> _Source excerpt_
---*---

2009-12-30 Thread Ugo Bellavance
On 2009-12-29 23:44, Noob Centos Admin wrote:
> My Centos 5 server has seen the average load jumped through the roof
> recently despite having no major additional clients placed on it.
> Previously, I was looking at an average of less than 0.6 load, I had a
> monitoring script that sends an email warning me if the current load
> stayed above 0.6 for more than 2 minutes. This script used to trigger
> perhaps once an hour during peak periods. Even so, I seldom see numbers
> higher than 1.x
>
> On 4th Dec, somebody from an Indian IP range started hammering my SMTP
> service, attempting to use it as an open relay. Naturally that didn't
> work and only end up budging my typical 400KB daily log report into
> 2MB~4MB affairs.
>
> After observing a few days to determine the IP range, I started blocking
> the Indian subnet with apf. Initially I had problems with getting apf to
> wok properly but after a couple of days managed to get the block working
> and my daily log went back down to expected size when all those
> connection attempts disappear from exim's log.
>
> Now this is when my server load started to shoot through the roof with
> figures like 8.64 5.90 3.62 being reported by my monitoring script,
> triggering so often. I had to raise my threshold to 1.6 to keep my own
> script from spamming myself.
>
> I've tried changing several things on the server, since initially it
> seems like the high load may be due to I/O wait. So I turning off
> non-essential services like OpenNMS to see if that had any effect. I
> also turned off apf and inserted rules manually into iptables to reduce
> the number of iptable rules the system has to process.
>
> All that doesn't seem to help much, I'm still getting consistent server
> loads in the 2.x to 3.x range almost all the time.
>
> The problem is using top, none of my processes are showing abnormal
> CPU%, most are well under 5%, manually adding them up doesn't equate the
> 200% to 300% the load figures of 2.x and 3.x are indicating.

---*---

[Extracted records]
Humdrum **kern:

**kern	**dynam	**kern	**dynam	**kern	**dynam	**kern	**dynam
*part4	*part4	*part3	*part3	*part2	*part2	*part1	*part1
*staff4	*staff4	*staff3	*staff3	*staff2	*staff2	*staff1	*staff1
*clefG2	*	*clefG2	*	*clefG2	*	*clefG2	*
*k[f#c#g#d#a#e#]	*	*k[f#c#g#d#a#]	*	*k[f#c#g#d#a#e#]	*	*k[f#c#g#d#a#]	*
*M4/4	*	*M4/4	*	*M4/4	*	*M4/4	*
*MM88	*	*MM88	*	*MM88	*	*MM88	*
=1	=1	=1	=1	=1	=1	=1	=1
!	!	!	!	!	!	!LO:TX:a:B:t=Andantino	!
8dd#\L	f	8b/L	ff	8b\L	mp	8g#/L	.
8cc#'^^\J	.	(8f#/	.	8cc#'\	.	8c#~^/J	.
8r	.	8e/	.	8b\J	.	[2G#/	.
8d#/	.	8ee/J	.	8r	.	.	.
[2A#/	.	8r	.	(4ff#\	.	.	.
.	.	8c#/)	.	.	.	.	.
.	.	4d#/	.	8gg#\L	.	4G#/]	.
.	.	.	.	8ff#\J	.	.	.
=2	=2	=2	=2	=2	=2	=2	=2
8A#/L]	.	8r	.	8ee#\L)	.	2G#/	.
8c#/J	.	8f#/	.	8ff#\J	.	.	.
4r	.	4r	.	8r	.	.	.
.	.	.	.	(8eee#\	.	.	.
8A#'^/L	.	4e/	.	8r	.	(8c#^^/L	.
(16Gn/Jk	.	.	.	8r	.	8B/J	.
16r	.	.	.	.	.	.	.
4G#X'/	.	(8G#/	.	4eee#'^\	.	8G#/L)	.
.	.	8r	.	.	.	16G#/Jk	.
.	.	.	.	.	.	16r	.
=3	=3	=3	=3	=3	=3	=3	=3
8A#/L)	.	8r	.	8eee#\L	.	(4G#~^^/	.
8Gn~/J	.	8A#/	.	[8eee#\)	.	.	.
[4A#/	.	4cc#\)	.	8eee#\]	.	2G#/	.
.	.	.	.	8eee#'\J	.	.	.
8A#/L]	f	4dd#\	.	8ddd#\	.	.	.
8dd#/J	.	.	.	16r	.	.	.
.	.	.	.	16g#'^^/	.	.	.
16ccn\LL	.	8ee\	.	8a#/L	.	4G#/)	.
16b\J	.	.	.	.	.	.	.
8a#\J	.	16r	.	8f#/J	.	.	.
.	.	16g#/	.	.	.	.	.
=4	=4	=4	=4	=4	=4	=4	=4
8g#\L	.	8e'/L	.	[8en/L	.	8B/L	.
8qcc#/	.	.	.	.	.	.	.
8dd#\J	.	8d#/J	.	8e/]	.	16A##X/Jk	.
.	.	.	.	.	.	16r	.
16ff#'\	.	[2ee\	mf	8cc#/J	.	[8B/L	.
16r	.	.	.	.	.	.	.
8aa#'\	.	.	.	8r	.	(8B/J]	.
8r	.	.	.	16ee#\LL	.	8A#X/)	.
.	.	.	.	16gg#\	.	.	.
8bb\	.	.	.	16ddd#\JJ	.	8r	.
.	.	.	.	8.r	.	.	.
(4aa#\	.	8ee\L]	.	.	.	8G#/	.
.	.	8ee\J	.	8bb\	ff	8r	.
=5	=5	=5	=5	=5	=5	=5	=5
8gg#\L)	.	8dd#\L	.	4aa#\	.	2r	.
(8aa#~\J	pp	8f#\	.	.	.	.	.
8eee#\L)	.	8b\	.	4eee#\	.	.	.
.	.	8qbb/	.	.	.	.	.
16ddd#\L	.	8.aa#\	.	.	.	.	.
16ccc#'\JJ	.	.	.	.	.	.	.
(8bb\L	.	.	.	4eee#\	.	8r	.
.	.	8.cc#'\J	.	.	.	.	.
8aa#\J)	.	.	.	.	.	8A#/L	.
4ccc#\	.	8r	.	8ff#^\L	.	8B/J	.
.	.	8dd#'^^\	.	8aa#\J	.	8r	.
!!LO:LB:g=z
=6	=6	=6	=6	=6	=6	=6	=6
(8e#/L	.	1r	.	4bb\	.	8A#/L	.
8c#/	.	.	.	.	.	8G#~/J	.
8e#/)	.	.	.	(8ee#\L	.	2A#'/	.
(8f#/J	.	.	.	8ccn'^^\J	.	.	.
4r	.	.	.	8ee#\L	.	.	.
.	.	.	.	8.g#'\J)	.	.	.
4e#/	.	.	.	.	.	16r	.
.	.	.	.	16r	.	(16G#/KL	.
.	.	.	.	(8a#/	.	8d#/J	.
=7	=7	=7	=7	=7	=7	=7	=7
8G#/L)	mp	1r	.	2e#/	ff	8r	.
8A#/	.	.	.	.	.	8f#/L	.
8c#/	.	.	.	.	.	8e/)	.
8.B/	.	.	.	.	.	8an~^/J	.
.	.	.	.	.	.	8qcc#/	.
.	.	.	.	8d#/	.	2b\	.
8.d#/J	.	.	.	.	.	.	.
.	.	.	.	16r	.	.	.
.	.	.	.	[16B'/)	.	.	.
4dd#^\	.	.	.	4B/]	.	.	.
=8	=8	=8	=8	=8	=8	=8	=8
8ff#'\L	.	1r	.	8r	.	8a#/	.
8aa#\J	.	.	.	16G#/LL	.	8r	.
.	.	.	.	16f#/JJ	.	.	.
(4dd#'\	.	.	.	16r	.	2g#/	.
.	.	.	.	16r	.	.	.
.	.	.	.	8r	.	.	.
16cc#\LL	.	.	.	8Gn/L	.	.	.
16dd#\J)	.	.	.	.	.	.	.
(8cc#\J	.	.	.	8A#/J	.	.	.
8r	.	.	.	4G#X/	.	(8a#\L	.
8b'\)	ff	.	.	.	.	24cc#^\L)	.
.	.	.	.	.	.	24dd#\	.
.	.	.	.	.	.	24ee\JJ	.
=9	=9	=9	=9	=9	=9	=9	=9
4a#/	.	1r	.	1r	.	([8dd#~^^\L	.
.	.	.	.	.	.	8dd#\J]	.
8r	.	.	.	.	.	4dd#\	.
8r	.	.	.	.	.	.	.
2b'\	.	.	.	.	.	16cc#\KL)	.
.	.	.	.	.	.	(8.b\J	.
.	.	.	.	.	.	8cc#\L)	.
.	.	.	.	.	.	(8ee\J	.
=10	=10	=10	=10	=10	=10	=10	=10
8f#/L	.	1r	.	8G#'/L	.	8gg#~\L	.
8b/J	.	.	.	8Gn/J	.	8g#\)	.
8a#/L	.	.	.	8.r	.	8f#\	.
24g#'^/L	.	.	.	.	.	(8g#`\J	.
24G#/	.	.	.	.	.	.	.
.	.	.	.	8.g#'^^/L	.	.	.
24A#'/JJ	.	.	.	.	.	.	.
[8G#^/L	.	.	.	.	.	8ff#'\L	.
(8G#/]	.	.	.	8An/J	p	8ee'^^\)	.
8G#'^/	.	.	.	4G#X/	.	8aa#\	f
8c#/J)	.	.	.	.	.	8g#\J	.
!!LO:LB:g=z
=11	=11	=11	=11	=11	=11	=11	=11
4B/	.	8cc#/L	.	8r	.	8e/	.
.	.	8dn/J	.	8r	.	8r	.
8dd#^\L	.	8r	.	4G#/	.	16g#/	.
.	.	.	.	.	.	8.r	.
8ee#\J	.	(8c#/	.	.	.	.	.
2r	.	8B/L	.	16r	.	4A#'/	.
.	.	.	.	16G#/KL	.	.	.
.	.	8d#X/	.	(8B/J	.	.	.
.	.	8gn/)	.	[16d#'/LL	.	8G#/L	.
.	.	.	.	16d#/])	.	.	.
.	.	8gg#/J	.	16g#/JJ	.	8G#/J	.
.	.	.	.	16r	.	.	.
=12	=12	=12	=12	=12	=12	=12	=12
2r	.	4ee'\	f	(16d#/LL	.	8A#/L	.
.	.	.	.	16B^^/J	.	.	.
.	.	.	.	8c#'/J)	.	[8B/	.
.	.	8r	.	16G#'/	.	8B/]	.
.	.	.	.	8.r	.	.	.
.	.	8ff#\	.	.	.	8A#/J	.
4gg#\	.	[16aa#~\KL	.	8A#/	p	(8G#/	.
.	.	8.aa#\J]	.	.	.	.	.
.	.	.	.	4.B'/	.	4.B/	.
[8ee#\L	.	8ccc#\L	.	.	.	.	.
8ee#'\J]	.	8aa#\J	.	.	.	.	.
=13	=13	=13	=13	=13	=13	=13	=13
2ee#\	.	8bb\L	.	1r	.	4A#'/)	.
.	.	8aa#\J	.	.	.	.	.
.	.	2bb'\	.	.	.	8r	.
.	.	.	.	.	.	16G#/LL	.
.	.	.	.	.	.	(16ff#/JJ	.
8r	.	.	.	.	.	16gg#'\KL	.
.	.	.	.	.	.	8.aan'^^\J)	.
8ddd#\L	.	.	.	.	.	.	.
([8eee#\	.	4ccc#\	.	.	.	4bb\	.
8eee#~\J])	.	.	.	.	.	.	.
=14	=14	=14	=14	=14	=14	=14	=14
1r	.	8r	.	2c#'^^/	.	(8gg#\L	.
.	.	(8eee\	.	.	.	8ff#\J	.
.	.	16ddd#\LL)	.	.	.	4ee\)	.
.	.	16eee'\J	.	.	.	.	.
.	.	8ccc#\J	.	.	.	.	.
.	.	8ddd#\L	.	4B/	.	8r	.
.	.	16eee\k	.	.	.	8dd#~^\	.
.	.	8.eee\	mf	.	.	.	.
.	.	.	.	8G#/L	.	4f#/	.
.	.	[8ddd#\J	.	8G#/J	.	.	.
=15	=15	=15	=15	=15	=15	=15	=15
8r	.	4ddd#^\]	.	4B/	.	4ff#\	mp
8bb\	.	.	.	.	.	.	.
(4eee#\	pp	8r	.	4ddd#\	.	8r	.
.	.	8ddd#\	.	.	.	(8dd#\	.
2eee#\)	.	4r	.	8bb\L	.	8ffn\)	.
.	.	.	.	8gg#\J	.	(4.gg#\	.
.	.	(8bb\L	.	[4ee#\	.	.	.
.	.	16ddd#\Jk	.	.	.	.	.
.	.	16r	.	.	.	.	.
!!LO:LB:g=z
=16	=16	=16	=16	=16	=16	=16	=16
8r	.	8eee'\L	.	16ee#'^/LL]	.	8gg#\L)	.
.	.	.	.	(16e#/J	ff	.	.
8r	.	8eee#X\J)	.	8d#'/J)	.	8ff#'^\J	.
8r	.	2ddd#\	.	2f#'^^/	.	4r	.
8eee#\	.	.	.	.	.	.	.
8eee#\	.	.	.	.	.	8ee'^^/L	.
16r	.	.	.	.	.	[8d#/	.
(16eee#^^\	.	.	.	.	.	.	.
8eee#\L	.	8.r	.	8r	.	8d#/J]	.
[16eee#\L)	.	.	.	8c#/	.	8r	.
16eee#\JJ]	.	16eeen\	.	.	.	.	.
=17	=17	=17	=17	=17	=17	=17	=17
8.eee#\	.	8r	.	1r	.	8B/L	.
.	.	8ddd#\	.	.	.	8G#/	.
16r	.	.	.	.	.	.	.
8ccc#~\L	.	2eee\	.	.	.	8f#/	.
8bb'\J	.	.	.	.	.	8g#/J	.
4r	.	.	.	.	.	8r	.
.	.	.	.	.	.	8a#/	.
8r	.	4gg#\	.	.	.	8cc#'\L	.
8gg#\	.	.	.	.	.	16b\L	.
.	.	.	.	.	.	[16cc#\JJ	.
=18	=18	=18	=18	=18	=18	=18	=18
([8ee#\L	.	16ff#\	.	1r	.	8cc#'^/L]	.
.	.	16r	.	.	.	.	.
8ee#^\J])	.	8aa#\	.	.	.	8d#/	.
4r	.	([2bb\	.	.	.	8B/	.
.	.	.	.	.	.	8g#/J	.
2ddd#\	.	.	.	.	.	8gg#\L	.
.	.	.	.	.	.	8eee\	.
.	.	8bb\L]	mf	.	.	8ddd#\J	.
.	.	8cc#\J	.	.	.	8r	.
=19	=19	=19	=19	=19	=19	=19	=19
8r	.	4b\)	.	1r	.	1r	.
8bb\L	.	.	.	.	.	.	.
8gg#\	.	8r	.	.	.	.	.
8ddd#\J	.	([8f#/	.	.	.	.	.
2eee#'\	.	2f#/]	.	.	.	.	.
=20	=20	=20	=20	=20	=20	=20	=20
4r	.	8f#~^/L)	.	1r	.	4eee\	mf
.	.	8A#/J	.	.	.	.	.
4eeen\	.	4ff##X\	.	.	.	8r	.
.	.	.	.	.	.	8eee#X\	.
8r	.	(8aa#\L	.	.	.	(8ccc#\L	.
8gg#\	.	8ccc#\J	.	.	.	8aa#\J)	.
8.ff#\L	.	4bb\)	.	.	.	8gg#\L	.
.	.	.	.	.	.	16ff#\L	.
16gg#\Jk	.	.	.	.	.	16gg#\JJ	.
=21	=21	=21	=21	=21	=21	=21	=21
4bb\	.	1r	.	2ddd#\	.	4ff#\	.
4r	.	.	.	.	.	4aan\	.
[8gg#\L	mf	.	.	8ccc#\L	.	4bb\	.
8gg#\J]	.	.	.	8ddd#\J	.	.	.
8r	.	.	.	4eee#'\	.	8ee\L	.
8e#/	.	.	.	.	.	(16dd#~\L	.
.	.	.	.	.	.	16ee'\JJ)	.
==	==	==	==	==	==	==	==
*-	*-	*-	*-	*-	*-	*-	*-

---*---

> _Set of tasks_
• A. From the server-load post, list the three load figures that the monitoring script reported once the load started to shoot through the roof.
• B. Please extract every line of the records that contains the string "kern", matching case exactly.

> _Per-task outputs_
• A. 8.64, 5.90, 3.62

• B.
Humdrum **kern:
**kern	**dynam	**kern	**dynam	**kern	**dynam	**kern	**dynam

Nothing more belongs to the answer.